The following is a special contribution to this blog by by CCC Executive Council Member Mark Hill and workshop organizers Luis Ceze, Associate Professor in the Department of Computer Science and Engineering at the University of Washington, and James Larus, Full Professor and Head of the School of Computer and Communication Sciences at the Ecole Polytechnique Federale de Lausanne.
Luis Ceze and Jim Larus organized a DARPA ISAT workshop on Approximate Computing in February, 2014. The goal was to discuss how to obtain 10-100x performance and similar improvements in MIPS/watt out of future hardware by carefully trading off accuracy of a com
putation for these other goals. The focus was not the underlying technology shifts, but rather the likely radical shifts required in hardware, software and basic computing systems properties to pervasively embrace accuracy trade-offs.
Below we provide more-detailed motivation for approximate computing, while the publicly-released slides are available here.
Given the end of Moore’s Law performance improvements and imminent end of Dennard scaling, it is imperative to find new ways to improve performance and energy efficiency of computer systems, so as to permit large and more complex problems to be tackled with constrained power envelopes, package sizes, and budgets. One promising approach is approximate computing, which relaxes the traditional digital orientation of precisely stated and verified algorithms reproducibly and correctly executed on hardware, in favor of approximate algorithms that produce “sufficiently” correct answers. The sufficiency criteria can either be a probabilistic one that results are usually correct, or it can be a more complex correctness criteria that the most “significant” bits of an answer are correct.

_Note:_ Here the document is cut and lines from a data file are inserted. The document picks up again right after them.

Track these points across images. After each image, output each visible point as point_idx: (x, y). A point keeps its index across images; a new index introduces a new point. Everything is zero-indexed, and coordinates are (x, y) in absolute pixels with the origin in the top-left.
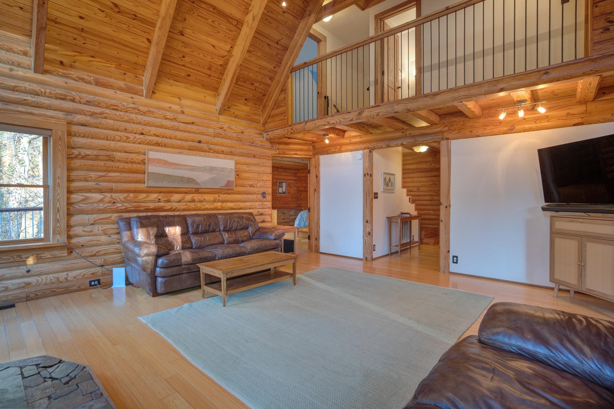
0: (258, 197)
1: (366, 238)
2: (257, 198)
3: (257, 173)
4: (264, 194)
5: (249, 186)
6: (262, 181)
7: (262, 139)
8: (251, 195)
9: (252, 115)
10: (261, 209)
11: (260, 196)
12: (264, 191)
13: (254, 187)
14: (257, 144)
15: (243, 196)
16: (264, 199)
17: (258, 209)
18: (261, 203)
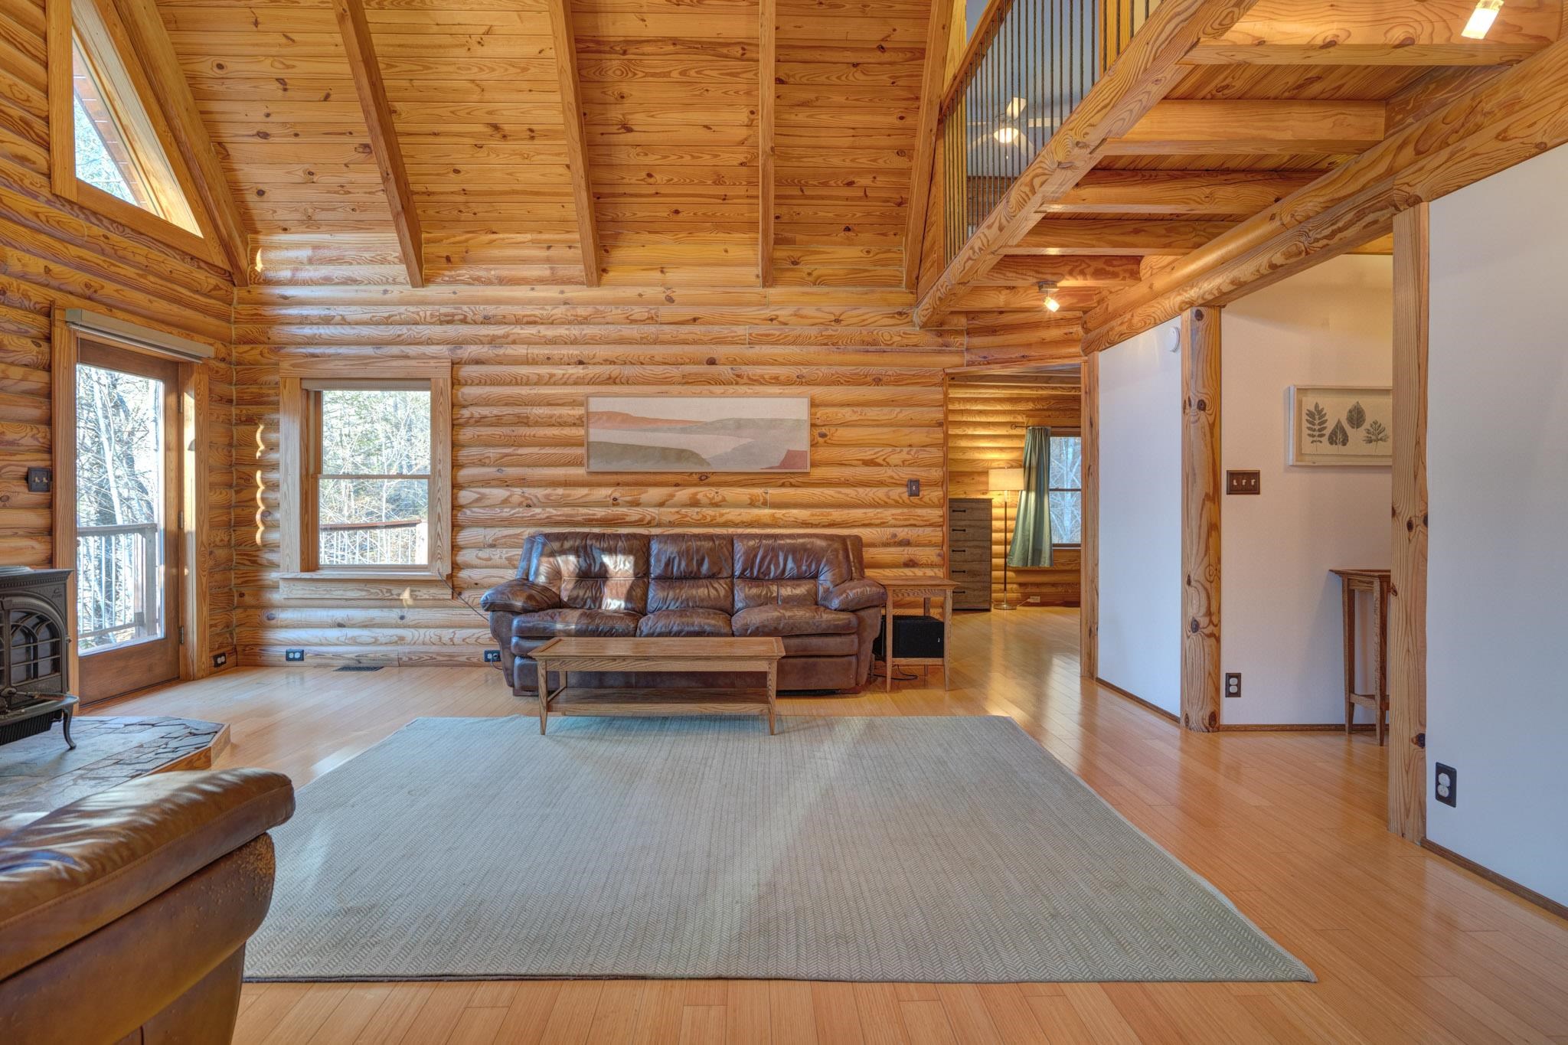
0: (891, 493)
1: (1188, 643)
2: (889, 498)
3: (891, 426)
4: (914, 487)
5: (861, 462)
6: (906, 450)
7: (908, 329)
8: (868, 489)
9: (873, 268)
10: (906, 529)
11: (900, 493)
12: (914, 477)
13: (881, 465)
14: (888, 345)
15: (840, 493)
16: (914, 499)
17: (895, 526)
18: (905, 510)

Approximation introduces another degree of freedom that can be used to improve computer system performance and power efficiency. For example, at one end of the spectrum of possible approximations, one can imagine computers whose circuit implementations employ aggressive voltage and timing optimizations that might introduce occasional non-deterministic errors. At another end of the spectrum, one can use analog computing techniques in select parts of the computation. One can also imagine entirely new ways of “executing” programs that are inherently approximate, e.g., what if we used neural networks to carry out “general” computations like browsing the web, running simulations, or doing search, sorting, and compression of data? Approximation opportunities go beyond just computation, since we can also imagine ways of storing data approximately that leads to potential retrieval errors, but is much denser, faster and energy efficient. Relaxing data communication is another possibility, since almost all forms of communication (on-chip, off-chip, wireless, etc) use resources to guarantee data integrity, which is often unnecessary from the application point of view.
Obviously approximation is not a new idea, as it has been used in many areas such as lossy compression and numeric computation. However, these applications of the ideas were implemented in specific algorithms, which ran as part of a large system on a conventional processor. Much of the benefit of approximation may accrue from taking a broader systems perspective, for example by relaxing storage requirements for “approximate data”. But there has been little contemplation of what an approximate computer system would look like. What happens to the rest of the system when the processor evolves to support approximate computation? What is a programming model for approximate computation? What will programming languages and tools that directly support approximate computation look like? How do we prove approximate programs “correct”? Is there a composability model for approximate computing? How do we debug them? What will the system stack that supports approximate computing look like? How do we handle backward compatibility?